守在门口的人,自顾自搬了凳子过来,靠着门肆无忌惮的吃着加了料的烤串,那叫一个鲜香肥美,口感Q弹。
不管他们讨论什么,宴宁只关注自己手中的烤串,辣的吸溜口水,嘶哈嘶哈。
“我说宴姑娘,你注意点行不行?”被勾起馋虫的某人,看着宴宁。
“你吃不。”宴宁举起还在冒着热气的烤串。
“算了。”陈钊摆手拒绝。
谢洄怎会不明白:“昨日我惹了宴姑娘,正生闷气呢。”
“欧呦,这大理寺人人都说宴姑娘脾气好,您怎么惹着了?”
“我可不敢。”嚼嚼嚼:“生大人的气。”
一把拽下,嚼嚼嚼:“我就小小一个录事。”
嚼嚼嚼,说着手指聚拢捏成一小撮:“不敢,不敢。”
宴宁配合着自己受手上的动作,五官飞扬。
忽而抬手,示意众人,外面有人路过,几人安静起来:“客观,您这脉象微弱…”
端着茶水的小二在外面晃悠一个来回,又走了。
原本跟着陆鸣珂的大理寺几人在陆鸣珂离开时,一直就在江夏城收集情报。
“这江夏城看似热闹繁华,相安无事,这内里早就乱透了。”
“短短一年时间,消失的妙龄少女近百人,大多都是十五六七岁,风华正茂的年纪。”说着掏出了自己整理出来的册子。

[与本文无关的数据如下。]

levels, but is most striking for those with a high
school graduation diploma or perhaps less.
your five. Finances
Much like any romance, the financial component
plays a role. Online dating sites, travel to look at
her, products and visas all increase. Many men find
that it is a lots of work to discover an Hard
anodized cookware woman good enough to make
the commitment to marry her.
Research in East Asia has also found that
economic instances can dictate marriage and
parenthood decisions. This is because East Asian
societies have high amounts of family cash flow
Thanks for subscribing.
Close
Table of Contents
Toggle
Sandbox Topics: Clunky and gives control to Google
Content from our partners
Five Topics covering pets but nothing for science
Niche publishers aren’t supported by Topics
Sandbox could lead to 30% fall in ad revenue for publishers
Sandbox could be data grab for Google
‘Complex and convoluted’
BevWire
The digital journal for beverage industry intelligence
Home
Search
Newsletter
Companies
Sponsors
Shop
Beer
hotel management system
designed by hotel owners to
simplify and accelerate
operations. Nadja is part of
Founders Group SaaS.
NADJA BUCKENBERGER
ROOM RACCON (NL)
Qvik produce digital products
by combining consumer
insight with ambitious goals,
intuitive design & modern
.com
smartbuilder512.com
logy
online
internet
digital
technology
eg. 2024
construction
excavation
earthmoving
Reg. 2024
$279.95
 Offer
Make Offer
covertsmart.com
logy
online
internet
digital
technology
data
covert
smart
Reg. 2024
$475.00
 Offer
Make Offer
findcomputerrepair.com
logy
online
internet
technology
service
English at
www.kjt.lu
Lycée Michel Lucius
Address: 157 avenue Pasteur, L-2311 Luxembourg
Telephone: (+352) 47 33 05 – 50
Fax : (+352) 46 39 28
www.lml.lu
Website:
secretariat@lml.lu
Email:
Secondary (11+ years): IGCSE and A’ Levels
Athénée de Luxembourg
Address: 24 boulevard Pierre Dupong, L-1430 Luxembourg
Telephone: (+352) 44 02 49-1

“而且这只是我们打听到一部分,有很多他们家里得了补偿,几十两银子,他们就不愿再向官府报案,几十两就买了一条人命。”
宴宁听三人的声音,止住了咀嚼的动作,回头怔住,看着他们三人,眼神呆滞:“所以,这便是你们带我来这的目的。”
谢洄一直在观察她的反应,从他们开始说话到现在,仿佛都不关自己的事情,而且毫不关心,只有现在,好像对此一无所知。莫不是?没有自己想的那么多?
“不是那个意思,不要多想。”陈钊先出声平息。
“那就是想过?”宴宁吃完的烤串的竹签指着陈钊,咬牙切齿:“想让我去?”
“不行,我拒绝。”
“那个宴录事。”陈钊抬起双手平息怒火:“我们暂时还没有这个想法。”赶紧转移注意力:“明日给你买鱼吃。”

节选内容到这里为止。